I have a Database with
On disk size 19.032GB
(using show dbs
command)
Data size 56 GB
(using db.collectionName.stats(1024*1024*1024).size
command)
While taking mongodump using command mongodump we can set param --gzip. These are the observations I have with and without this flag.

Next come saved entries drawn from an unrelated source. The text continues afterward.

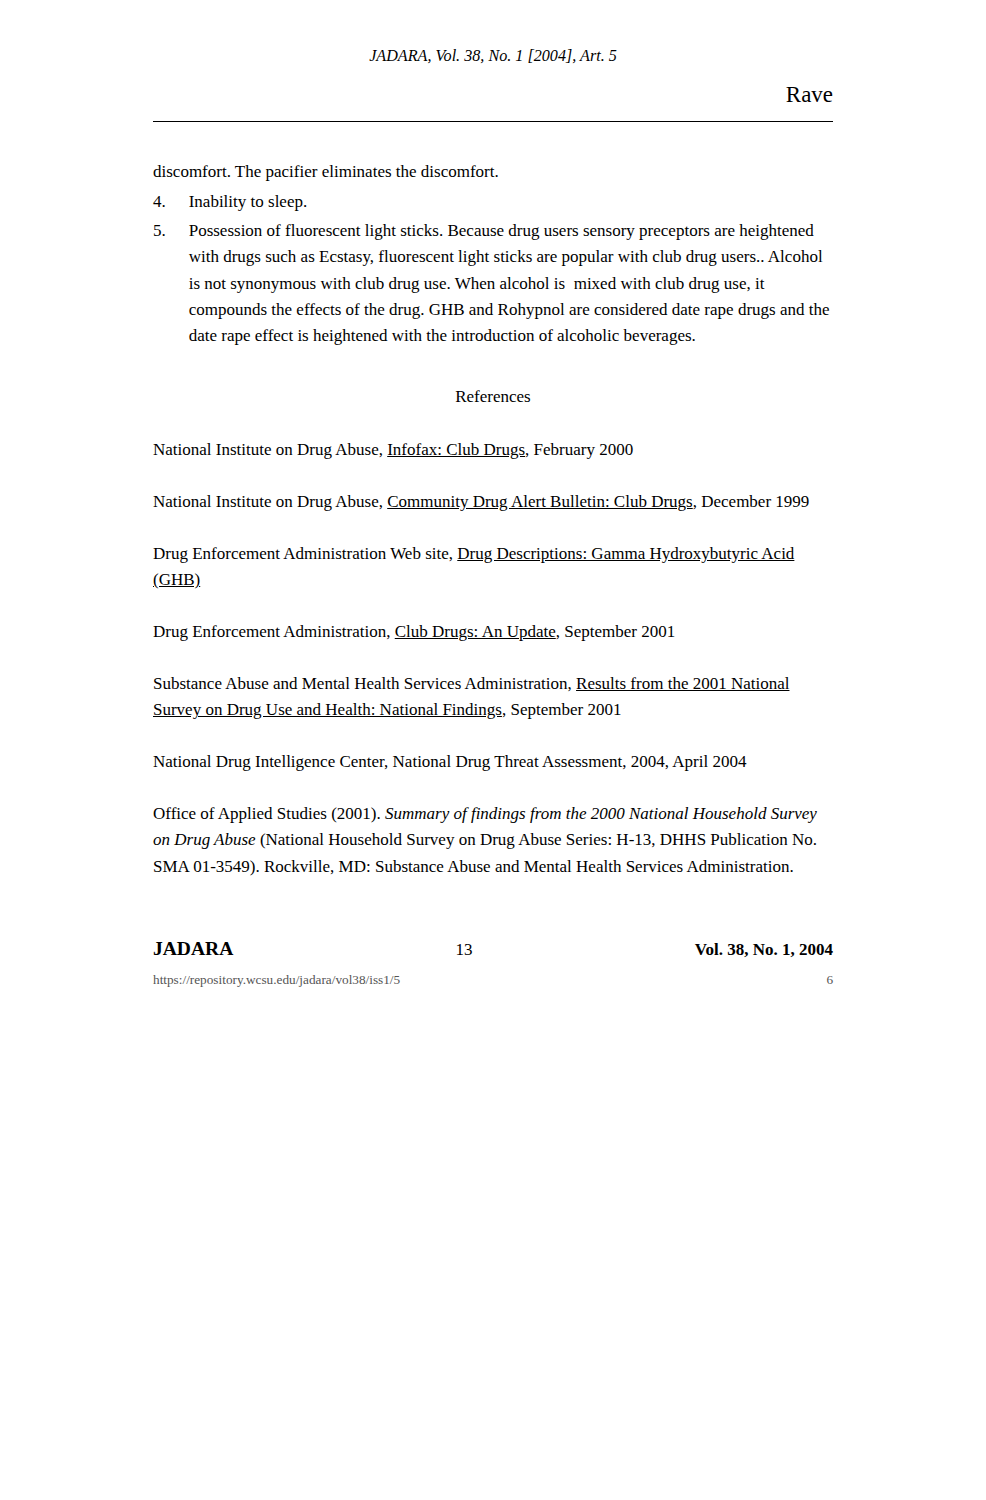JADARA, Vol. 38, No. 1 [2004], Art. 5
Rave
discomfort. The pacifier eliminates the discomfort.
4. Inability to sleep.
5. Possession of fluorescent light sticks. Because drug users sensory preceptors are heightened with drugs such as Ecstasy, fluorescent light sticks are popular with club drug users.. Alcohol is not synonymous with club drug use. When alcohol is mixed with club drug use, it compounds the effects of the drug. GHB and Rohypnol are considered date rape drugs and the date rape effect is heightened with the introduction of alcoholic beverages.
References
National Institute on Drug Abuse, Infofax: Club Drugs, February 2000
National Institute on Drug Abuse, Community Drug Alert Bulletin: Club Drugs, December 1999
Drug Enforcement Administration Web site, Drug Descriptions: Gamma Hydroxybutyric Acid (GHB)
Drug Enforcement Administration, Club Drugs: An Update, September 2001
Substance Abuse and Mental Health Services Administration, Results from the 2001 National Survey on Drug Use and Health: National Findings, September 2001
National Drug Intelligence Center, National Drug Threat Assessment, 2004, April 2004
Office of Applied Studies (2001). Summary of findings from the 2000 National Household Survey on Drug Abuse (National Household Survey on Drug Abuse Series: H-13, DHHS Publication No. SMA 01-3549). Rockville, MD: Substance Abuse and Mental Health Services Administration.
JADARA 13 Vol. 38, No. 1, 2004
https://repository.wcsu.edu/jadara/vol38/iss1/5 6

command | timeTaken in dump | size of dump | restoration time | observation |
---|---|---|---|---|
with gzip | 30 min | 7.5 GB | 20 min | in mongostat the insert rate was ranging from 30K to 80k par sec |
without gzip | 10 min | 57 GB | 50 min | in mongostat the insert rate was very erratic, and ranging from 8k to 20k par sec |
Dump was taken from machine with 8 core, 40 GB ram(Machine B) to 12 core, 48GB ram machine (Machine A). And restored to 12 core, 48 gb machine(Machine C) from Machine A to make sure there is no resource contention between mongo, mongorestore and mongodump process. Mongo version 4.2.0
I have few questions like
- What is the functional difference between 2 dumps?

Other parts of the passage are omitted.